While M&HCVs registered a decline of nearly 19 per cent between April and September 2009 compared to the corresponding previous period, LCVs have grown by 19.5 per cent. Tractor sales too have risen despite a poor monsoon. Mahindra and Mahindra, a key customer for Clutch Auto that commands a market share of 41 per cent in tractors, saw its tractor sales rise 42 per cent in this period. In the passenger vehicles segment, Maruti Suzuki is the major customer for the company.

Replacement demand

The replacement market’s contribution to the company’s total revenues has increased from 25 per cent in 2005-06 to 45 per cent now since they offer better margins compared to the OEM market.

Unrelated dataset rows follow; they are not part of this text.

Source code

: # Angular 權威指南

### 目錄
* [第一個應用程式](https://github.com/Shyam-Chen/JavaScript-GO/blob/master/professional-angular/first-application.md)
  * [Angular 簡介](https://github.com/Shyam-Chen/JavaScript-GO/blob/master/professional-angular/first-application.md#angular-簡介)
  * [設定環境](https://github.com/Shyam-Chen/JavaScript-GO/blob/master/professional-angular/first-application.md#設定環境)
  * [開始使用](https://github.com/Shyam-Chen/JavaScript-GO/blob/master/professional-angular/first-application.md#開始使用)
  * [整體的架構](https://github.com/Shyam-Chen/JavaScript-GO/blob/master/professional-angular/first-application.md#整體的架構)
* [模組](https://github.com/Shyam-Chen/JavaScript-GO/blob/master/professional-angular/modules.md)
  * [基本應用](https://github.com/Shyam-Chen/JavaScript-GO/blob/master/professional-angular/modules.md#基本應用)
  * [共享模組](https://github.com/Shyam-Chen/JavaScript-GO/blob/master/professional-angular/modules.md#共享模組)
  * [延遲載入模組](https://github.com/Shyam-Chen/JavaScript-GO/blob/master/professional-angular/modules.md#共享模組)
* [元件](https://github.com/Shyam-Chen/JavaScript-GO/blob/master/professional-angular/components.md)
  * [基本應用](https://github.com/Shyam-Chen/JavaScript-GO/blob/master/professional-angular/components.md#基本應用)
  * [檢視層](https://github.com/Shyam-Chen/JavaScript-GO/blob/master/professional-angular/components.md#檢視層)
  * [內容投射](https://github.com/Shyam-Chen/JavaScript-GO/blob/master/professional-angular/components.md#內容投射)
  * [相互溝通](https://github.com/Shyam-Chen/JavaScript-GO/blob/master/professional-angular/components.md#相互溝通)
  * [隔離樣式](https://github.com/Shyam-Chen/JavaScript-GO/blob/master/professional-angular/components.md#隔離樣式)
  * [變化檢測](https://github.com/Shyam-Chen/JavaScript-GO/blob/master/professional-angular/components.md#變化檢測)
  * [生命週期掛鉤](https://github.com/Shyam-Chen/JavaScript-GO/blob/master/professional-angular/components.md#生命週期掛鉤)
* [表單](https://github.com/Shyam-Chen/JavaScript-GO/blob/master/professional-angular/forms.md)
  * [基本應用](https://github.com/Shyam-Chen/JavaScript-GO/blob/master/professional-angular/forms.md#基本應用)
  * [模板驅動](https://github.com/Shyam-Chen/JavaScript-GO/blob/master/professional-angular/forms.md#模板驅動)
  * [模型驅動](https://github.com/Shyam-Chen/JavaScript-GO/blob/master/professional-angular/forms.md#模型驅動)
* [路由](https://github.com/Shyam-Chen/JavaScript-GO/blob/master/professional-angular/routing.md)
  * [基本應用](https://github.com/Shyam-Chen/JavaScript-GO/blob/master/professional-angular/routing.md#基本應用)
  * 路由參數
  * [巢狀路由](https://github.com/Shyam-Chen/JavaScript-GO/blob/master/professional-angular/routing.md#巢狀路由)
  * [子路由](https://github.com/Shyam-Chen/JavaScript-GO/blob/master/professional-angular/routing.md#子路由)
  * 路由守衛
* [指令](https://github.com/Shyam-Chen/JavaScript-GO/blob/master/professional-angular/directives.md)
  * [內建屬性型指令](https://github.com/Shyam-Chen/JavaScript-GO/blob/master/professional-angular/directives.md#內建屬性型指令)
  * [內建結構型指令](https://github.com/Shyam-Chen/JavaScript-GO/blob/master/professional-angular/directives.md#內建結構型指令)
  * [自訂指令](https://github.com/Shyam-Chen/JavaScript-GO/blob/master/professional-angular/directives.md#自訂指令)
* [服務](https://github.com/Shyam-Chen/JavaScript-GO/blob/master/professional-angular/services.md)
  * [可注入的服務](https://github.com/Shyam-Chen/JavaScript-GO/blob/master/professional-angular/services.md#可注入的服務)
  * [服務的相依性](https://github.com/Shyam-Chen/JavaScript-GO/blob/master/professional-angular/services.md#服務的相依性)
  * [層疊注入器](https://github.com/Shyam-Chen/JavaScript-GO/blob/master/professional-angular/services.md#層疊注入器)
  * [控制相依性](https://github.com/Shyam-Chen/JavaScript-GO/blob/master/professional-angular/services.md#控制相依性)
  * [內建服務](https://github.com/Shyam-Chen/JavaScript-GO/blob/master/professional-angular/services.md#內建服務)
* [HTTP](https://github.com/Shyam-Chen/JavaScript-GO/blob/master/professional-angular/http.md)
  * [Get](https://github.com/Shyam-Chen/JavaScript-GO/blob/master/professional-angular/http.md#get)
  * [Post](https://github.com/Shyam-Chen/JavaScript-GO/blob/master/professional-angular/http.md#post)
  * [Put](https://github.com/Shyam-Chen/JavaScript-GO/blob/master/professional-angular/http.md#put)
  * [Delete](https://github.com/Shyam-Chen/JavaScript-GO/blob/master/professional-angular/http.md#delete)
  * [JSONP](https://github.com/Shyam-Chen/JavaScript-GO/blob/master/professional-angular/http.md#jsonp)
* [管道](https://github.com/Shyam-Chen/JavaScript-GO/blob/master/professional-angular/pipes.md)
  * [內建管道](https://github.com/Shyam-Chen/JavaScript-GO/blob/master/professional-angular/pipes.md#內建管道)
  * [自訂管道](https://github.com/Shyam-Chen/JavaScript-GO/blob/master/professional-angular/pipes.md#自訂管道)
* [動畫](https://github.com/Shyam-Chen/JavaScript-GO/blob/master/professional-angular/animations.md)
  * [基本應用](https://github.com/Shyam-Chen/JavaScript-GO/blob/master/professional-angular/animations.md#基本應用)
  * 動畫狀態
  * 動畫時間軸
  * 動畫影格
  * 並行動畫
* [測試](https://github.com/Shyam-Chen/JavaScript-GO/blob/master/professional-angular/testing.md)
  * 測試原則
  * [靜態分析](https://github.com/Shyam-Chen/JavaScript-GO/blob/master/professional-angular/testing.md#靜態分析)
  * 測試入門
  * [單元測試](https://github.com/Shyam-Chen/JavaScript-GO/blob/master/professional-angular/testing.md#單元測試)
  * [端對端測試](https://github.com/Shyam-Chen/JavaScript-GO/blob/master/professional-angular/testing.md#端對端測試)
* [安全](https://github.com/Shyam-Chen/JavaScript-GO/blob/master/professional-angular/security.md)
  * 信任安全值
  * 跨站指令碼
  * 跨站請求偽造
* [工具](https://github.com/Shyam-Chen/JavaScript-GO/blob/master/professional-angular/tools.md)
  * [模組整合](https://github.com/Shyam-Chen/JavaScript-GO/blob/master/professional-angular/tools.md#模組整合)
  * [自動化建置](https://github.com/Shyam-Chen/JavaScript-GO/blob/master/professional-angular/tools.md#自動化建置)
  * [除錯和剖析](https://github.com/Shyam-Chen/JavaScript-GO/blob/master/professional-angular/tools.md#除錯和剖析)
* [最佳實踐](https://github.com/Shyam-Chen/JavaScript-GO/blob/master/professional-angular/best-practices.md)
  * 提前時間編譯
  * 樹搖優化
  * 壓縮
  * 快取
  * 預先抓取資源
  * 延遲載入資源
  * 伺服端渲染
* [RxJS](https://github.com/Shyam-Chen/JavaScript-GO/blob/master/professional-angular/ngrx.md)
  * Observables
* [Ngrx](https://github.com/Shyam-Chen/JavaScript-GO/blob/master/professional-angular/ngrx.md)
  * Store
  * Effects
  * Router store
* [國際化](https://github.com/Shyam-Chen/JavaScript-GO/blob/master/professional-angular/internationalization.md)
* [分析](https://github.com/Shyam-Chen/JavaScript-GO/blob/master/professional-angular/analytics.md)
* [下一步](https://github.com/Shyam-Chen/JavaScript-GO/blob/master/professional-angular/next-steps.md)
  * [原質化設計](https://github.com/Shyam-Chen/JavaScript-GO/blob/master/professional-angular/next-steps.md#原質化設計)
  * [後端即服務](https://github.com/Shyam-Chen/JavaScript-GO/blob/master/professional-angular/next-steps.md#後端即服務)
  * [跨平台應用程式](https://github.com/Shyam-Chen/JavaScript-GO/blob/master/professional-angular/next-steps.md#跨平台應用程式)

Clutch Auto has a strong R&D expertise and technology knowhow which has helped it not only retain and expand its client base but also build a large replacement market. In FY-09, higher sales from replacement demand have helped the company offset the decline in offtake from the OEMs.

Reaching out to over 40 destinations, 85 per cent of Clutch Auto’s export revenues come from Latin and North America. The acquisition of the clutch division of Pioneer Inc Automotive Products in the US has enabled Clutch Auto expand its presence in the country. The export market is driven mainly by the replacement demand, with Navistar being the major OEM customer. The company plans to increase revenues from exports by 30 per cent by the next fiscal.
Financials

From 2003-04 to 2006-07 (the boom period for CVs), Clutch Auto registered a compounded annual sales growth of 25.6 per cent. Sales began to slide from the December quarter of 2007, and due to unfavourable market conditions that prevailed the whole of last fiscal, the company’s net sales fell by about 10 per cent, operating profits by 20 per cent and net profits plunged by 63 per cent on the back of higher interest cost and depreciation charges.

However, as demand for CVs picked up from the last quarter of 2008-09, Clutch Auto has been posting better numbers. In the first quarter of this fiscal, the company posted a sales growth of 17 per cent, boosting its operating profit by 31 per cent and net profits by 11 per cent.

Clutch Auto has improved its product mix to its operating profit margins by about 2 per cent to 15.5 per cent in June 2009. With prices of steel (primary production input) appearing relatively stable for the medium term, the company may not suffer the high input costs that prevailed in the first two quarters of last fiscal.

However, the biggest risk to the company’s outlook is any delay in the revival of the M&HCV segment. With a market cap of about Rs 62.9 crore, the stock’s micro cap status makes it quite vulnerable to market swings.